He was fucking hilarious. First of all, he was drunk and kept drinking throughout the entire show. He sat at some sort of “piano/desk” which had the strange appearance of being an altar. He worse sunglasseses although the room was very dark and had white hair. A woman sitting next to me at out table said he was now 75 years old.

Almost every song he sang he made the audience sing along, starting with "Tiny Bubbles". It was of course, completely awful. Audiences come to these things to be entertained by a legend so they can go home and tell people they saw Don Ho, not so they can sing ackwardky mouth along the words of Tiny Bubbles.

After the song Don admitted that he “Totally hated that song”. The humor and jokes were either self-debasing, marijuana-based, or else completely off the wall. It was fucking surreal. Does anyone really want/expect Don Ho to tell 15 marijuana jokes in a row? Not me. He kept referring to it in the Hawaian word, which is pakalolo or something similar. Then he would tell stories about how much his good friend Willy Nelson smokes pakalolo from dawn til dusk and how he is completely normal.
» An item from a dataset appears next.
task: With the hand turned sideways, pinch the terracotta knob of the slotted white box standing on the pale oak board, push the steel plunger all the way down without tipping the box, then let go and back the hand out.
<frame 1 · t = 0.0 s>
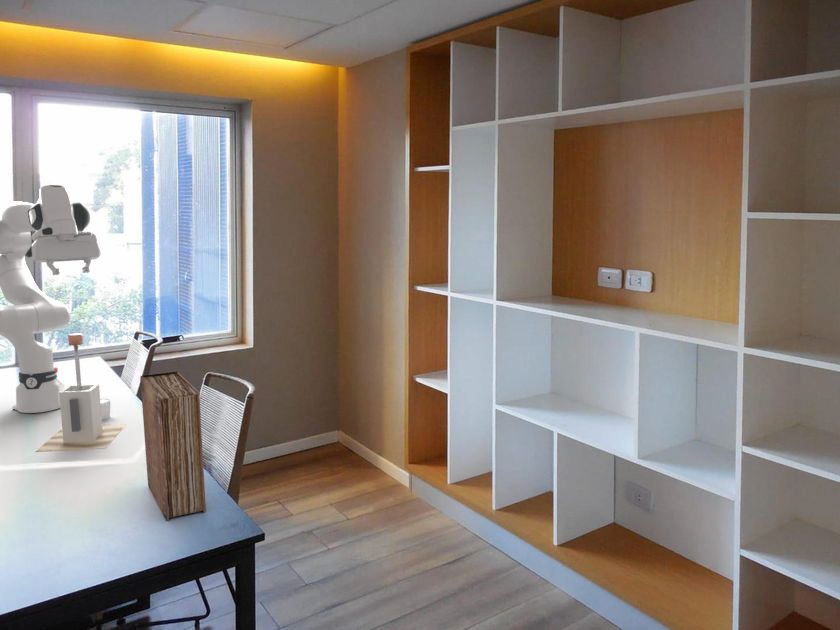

Now I have thought a lot of things about Willy Nelson, none of them are that he is completely normal. I mean he’s a 70 year old hippie who plays country music. What is so normal about that? Most 70 year olds I have met do not travel the country in greasy long hair, evading their taxes, smoking grass, and singing songs about ugly women they fucked because they were too high and/or stoned to tell so at the time.

Before the end of the show, Don Ho played Tiny Bubbles again and had many musical guests, some of which were originals from the Don Ho show back in the 70’s which I watched a little kid. At the end he reminded everyone to “Tell everyone you know I’m still alive.”

Don Ho is still alive. If anything, its the rest of us who are probably dead.

Saturday, March 19, 2005

More Sun to Come

18 days in Waikiki so far. What's the best part? Total relaxation.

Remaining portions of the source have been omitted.